--- PROBLEM TO SOLVE ---
The pictures must be left out, while the rest of the data is copied exactly.

--- THE INPUT ---
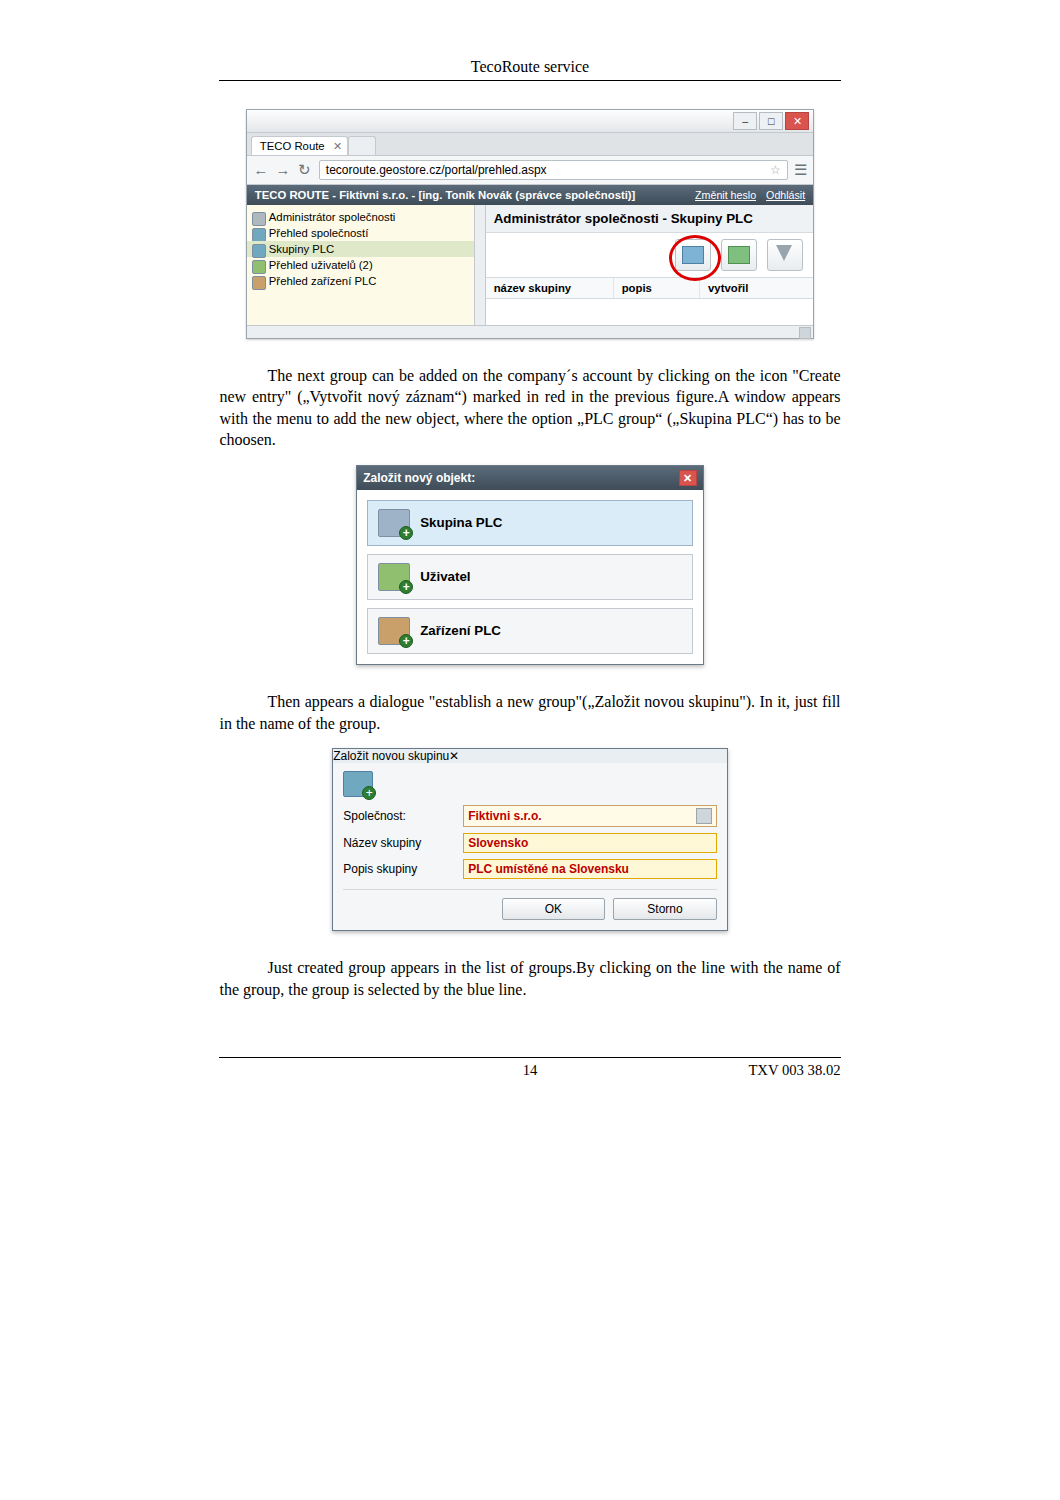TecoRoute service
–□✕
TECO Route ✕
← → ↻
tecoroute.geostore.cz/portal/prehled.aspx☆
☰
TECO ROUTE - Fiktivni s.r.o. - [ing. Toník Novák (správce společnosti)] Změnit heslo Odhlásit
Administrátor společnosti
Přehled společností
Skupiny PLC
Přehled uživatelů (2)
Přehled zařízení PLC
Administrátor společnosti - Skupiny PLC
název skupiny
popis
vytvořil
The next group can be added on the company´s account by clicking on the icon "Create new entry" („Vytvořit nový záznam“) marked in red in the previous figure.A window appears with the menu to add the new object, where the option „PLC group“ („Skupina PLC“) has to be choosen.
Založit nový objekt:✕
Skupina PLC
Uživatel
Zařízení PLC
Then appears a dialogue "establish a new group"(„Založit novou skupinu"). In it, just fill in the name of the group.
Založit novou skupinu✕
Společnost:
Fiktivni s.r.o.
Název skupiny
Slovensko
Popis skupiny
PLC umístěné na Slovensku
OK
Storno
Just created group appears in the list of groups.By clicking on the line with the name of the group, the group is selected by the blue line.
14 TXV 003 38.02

--- REPLY ---
TecoRoute service
–□✕
TECO Route ✕
← → ↻
tecoroute.geostore.cz/portal/prehled.aspx☆
☰
TECO ROUTE - Fiktivni s.r.o. - [ing. Toník Novák (správce společnosti)] Změnit heslo Odhlásit
Administrátor společnosti
Přehled společností
Skupiny PLC
Přehled uživatelů (2)
Přehled zařízení PLC
Administrátor společnosti - Skupiny PLC
název skupiny
popis
vytvořil
The next group can be added on the company´s account by clicking on the icon "Create new entry" („Vytvořit nový záznam“) marked in red in the previous figure.A window appears with the menu to add the new object, where the option „PLC group“ („Skupina PLC“) has to be choosen.
Založit nový objekt:✕
Skupina PLC
Uživatel
Zařízení PLC
Then appears a dialogue "establish a new group"(„Založit novou skupinu"). In it, just fill in the name of the group.
Založit novou skupinu✕
Společnost:
Fiktivni s.r.o.
Název skupiny
Slovensko
Popis skupiny
PLC umístěné na Slovensku
OK
Storno
Just created group appears in the list of groups.By clicking on the line with the name of the group, the group is selected by the blue line.
14 TXV 003 38.02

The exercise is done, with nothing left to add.